### Task to complete:
Copy exactly the lines of the data below that run from the line holding "M241,58L246,63L234,74L229,69Z" through the line holding "M0,837C16,830 24,826 27,807", both ends included.

[[ Data to use, beginning ]]

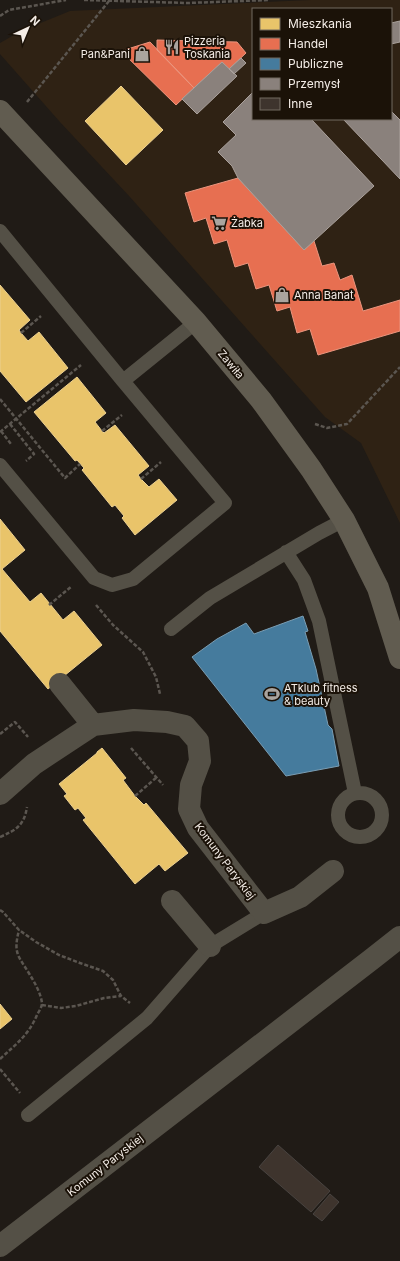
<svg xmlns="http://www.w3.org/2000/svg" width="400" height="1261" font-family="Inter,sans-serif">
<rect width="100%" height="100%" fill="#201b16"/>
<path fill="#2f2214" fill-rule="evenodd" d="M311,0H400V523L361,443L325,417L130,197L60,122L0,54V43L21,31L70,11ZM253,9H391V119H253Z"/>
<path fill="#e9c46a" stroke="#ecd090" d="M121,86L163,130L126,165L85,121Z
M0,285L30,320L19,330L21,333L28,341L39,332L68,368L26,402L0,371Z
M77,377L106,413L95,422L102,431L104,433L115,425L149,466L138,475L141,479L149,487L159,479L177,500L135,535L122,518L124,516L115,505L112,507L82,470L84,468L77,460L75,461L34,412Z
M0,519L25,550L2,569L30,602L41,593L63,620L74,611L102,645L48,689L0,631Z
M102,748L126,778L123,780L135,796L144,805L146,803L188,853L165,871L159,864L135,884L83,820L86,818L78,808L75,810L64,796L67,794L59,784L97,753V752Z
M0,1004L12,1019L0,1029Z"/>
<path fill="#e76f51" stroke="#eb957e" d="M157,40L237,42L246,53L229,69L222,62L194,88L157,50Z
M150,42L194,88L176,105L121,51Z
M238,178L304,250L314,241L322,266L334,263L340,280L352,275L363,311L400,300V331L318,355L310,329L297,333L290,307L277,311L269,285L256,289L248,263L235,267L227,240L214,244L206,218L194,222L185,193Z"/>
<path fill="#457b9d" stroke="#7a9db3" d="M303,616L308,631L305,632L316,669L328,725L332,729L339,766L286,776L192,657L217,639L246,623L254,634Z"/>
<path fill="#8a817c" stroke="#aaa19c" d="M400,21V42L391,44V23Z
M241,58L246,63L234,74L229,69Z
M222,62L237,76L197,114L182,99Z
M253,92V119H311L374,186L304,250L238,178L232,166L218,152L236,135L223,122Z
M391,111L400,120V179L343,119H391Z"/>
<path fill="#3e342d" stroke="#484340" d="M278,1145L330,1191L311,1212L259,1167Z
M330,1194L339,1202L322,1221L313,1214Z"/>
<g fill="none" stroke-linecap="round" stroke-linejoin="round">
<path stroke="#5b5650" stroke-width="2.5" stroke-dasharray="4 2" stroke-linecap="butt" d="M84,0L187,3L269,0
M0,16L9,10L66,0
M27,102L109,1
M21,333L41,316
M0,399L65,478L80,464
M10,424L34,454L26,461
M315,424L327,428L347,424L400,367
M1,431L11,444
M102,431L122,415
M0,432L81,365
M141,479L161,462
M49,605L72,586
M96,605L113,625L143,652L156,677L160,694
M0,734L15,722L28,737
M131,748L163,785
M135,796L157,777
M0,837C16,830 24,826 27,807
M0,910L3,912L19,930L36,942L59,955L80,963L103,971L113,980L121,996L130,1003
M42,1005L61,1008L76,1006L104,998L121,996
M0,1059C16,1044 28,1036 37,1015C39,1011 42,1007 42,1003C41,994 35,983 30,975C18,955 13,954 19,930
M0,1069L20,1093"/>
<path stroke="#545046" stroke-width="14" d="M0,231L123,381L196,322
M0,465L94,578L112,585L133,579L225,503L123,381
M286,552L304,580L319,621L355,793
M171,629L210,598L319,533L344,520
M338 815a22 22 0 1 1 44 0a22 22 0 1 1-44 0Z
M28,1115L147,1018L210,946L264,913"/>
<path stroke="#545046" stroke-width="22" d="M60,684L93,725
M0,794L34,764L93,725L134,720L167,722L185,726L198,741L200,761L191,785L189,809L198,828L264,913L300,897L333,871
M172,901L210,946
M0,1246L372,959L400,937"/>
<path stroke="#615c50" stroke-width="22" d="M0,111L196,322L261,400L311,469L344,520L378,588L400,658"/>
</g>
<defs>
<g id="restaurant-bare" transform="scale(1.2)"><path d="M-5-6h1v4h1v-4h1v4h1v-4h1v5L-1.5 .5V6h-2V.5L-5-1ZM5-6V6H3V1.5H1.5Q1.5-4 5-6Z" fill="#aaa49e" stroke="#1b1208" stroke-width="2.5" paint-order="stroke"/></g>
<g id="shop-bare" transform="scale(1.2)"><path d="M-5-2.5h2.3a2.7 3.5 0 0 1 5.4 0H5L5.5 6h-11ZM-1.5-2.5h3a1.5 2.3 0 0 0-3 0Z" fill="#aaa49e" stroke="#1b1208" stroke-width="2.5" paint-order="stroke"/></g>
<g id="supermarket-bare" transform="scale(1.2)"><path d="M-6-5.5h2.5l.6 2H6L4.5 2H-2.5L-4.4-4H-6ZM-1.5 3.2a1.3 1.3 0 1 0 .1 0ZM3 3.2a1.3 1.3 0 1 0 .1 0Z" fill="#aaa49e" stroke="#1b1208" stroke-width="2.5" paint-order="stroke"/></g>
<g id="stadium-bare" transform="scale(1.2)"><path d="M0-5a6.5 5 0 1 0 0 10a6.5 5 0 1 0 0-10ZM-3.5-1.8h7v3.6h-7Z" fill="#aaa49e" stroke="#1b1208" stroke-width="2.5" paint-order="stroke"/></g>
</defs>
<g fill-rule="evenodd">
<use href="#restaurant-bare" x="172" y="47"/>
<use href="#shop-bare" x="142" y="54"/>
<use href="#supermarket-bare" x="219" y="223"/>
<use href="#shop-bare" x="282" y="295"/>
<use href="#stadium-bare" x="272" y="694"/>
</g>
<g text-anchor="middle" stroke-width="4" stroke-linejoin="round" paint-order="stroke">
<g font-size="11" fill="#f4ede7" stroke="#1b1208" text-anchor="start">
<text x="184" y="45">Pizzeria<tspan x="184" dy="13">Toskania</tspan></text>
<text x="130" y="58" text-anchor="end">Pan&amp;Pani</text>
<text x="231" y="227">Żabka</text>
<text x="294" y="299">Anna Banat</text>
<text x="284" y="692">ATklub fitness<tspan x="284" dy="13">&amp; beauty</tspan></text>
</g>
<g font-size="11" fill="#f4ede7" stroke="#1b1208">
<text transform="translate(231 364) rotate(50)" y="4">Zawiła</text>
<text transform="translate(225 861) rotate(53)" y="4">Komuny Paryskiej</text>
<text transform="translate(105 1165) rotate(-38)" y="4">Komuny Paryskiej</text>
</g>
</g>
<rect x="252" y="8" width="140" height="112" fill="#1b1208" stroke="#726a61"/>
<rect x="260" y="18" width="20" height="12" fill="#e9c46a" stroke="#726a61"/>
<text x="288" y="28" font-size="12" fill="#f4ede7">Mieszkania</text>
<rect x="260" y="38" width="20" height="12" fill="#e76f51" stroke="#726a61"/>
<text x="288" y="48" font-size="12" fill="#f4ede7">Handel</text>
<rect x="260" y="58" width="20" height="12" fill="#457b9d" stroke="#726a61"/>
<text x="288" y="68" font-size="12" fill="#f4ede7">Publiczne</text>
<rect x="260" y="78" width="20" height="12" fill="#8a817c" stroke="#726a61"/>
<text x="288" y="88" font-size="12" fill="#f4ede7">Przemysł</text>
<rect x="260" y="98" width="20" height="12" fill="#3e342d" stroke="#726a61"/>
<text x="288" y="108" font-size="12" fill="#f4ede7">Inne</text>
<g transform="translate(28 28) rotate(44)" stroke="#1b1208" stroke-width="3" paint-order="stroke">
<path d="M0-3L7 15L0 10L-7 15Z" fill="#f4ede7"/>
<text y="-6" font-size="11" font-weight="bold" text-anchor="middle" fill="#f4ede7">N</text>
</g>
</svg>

[[ Data to use, end ]]
[[ Data to use, beginning ]]

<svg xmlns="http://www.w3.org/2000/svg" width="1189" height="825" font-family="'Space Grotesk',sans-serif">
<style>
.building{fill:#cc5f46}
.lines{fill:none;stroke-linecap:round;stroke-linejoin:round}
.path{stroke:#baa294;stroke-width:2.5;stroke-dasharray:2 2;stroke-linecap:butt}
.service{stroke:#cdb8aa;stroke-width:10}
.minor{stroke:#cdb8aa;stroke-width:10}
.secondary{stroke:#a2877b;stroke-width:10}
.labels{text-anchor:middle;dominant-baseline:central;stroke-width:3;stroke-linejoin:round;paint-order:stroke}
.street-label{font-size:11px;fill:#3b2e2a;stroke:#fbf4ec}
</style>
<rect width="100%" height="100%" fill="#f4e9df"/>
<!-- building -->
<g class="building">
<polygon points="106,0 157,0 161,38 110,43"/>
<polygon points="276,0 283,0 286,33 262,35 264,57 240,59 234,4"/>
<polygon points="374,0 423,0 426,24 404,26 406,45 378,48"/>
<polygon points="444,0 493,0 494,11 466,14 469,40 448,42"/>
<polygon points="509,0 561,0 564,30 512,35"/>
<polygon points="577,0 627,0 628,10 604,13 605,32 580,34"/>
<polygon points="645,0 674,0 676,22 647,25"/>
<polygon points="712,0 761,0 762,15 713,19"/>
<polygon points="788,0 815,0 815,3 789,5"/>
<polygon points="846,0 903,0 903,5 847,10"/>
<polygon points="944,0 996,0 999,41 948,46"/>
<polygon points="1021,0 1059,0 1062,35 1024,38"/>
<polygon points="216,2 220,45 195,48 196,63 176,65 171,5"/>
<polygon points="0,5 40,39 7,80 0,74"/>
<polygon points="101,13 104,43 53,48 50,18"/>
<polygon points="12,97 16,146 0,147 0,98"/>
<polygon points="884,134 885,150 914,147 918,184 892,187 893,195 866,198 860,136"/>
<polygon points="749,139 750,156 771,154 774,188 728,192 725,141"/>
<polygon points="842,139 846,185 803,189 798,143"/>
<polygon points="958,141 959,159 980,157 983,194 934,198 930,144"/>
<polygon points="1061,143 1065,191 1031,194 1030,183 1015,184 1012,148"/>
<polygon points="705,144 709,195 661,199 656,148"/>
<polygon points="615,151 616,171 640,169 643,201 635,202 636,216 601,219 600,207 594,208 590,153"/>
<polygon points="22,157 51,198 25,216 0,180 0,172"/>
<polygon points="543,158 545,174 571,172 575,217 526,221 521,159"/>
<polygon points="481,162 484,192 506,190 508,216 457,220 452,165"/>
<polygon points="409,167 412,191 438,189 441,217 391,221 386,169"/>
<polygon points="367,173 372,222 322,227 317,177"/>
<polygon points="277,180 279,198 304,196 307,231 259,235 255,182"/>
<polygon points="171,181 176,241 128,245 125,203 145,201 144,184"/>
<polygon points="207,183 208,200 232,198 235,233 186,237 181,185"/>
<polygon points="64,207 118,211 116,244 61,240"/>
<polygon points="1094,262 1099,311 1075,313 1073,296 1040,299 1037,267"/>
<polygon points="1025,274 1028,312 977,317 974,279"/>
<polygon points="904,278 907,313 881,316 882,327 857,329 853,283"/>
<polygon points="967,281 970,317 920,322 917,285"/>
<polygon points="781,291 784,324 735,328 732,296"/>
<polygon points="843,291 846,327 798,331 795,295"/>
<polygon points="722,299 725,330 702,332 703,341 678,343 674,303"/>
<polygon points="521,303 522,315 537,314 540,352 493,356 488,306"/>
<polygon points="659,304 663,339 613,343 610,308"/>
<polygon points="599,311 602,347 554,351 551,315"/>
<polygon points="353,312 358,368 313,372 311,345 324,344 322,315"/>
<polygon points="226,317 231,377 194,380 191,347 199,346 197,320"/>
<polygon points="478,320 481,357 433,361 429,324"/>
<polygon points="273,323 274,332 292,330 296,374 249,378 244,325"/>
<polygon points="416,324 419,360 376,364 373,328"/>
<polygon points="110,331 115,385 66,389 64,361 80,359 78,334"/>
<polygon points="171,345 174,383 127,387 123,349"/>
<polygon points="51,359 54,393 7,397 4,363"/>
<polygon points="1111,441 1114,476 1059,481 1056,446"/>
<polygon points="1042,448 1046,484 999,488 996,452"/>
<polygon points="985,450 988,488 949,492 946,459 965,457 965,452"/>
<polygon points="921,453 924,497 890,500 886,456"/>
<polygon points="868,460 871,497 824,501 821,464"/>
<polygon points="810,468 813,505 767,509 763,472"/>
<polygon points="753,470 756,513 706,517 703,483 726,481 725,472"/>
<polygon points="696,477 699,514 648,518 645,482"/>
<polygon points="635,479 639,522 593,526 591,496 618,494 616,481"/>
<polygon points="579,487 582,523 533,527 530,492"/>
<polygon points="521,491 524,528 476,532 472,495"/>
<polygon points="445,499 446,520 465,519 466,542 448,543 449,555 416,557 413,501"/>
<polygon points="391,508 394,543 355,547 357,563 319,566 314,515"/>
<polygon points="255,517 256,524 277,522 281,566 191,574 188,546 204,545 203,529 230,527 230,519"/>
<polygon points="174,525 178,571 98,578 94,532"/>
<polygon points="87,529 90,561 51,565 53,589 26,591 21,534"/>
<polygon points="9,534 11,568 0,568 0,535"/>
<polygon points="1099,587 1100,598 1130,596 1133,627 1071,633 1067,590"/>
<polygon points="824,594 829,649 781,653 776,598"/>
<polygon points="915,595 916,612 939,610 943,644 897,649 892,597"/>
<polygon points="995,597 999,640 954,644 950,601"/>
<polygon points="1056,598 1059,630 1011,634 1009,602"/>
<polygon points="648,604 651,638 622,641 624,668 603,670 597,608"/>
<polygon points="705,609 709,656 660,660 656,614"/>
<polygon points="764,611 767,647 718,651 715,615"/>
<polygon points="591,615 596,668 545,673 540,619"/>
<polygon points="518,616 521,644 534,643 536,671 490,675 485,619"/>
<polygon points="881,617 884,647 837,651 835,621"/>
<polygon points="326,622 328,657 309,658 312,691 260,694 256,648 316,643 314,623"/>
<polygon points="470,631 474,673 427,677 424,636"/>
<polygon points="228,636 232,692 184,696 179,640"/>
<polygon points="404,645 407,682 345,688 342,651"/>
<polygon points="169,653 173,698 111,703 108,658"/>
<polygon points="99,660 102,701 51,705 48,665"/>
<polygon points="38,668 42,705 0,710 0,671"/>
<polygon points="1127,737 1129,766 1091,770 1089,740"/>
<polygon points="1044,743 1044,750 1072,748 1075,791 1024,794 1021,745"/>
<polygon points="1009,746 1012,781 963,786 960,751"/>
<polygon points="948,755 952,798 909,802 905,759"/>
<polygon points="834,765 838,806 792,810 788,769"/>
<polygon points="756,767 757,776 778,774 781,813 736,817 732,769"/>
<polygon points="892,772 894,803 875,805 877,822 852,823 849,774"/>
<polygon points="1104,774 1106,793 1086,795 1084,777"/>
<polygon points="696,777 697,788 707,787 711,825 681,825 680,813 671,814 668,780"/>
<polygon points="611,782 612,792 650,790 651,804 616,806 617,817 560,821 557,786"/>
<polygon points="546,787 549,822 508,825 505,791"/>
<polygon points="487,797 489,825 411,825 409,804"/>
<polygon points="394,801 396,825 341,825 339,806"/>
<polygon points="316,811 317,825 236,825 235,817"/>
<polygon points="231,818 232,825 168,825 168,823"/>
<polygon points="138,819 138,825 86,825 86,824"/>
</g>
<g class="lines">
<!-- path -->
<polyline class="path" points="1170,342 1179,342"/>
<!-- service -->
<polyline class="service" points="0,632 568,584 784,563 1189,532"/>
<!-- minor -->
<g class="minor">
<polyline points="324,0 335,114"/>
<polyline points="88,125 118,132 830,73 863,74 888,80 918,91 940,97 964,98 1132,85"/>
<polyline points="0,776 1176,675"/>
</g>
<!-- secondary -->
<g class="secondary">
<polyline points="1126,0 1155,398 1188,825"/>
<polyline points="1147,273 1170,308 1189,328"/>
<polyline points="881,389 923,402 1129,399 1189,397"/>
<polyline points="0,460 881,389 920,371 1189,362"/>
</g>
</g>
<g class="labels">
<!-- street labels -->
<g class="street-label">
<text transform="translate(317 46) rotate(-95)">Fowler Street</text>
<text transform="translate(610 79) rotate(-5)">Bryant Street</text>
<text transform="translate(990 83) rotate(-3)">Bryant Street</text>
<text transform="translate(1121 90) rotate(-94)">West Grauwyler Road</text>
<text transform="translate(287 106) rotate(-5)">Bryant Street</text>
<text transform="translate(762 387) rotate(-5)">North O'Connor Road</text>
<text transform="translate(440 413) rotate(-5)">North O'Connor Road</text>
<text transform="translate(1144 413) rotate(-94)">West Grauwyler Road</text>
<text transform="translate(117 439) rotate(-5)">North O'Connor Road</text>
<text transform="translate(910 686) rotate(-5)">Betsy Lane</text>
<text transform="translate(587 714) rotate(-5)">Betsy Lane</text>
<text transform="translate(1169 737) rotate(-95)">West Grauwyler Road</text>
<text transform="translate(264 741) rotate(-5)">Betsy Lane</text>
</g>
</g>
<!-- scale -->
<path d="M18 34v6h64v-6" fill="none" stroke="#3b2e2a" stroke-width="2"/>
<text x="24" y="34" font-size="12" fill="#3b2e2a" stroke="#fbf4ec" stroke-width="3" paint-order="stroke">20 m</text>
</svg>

[[ Data to use, end ]]

### Result of the exercise:
M241,58L246,63L234,74L229,69Z
M222,62L237,76L197,114L182,99Z
M253,92V119H311L374,186L304,250L238,178L232,166L218,152L236,135L223,122Z
M391,111L400,120V179L343,119H391Z"/>
<path fill="#3e342d" stroke="#484340" d="M278,1145L330,1191L311,1212L259,1167Z
M330,1194L339,1202L322,1221L313,1214Z"/>
<g fill="none" stroke-linecap="round" stroke-linejoin="round">
<path stroke="#5b5650" stroke-width="2.5" stroke-dasharray="4 2" stroke-linecap="butt" d="M84,0L187,3L269,0
M0,16L9,10L66,0
M27,102L109,1
M21,333L41,316
M0,399L65,478L80,464
M10,424L34,454L26,461
M315,424L327,428L347,424L400,367
M1,431L11,444
M102,431L122,415
M0,432L81,365
M141,479L161,462
M49,605L72,586
M96,605L113,625L143,652L156,677L160,694
M0,734L15,722L28,737
M131,748L163,785
M135,796L157,777
M0,837C16,830 24,826 27,807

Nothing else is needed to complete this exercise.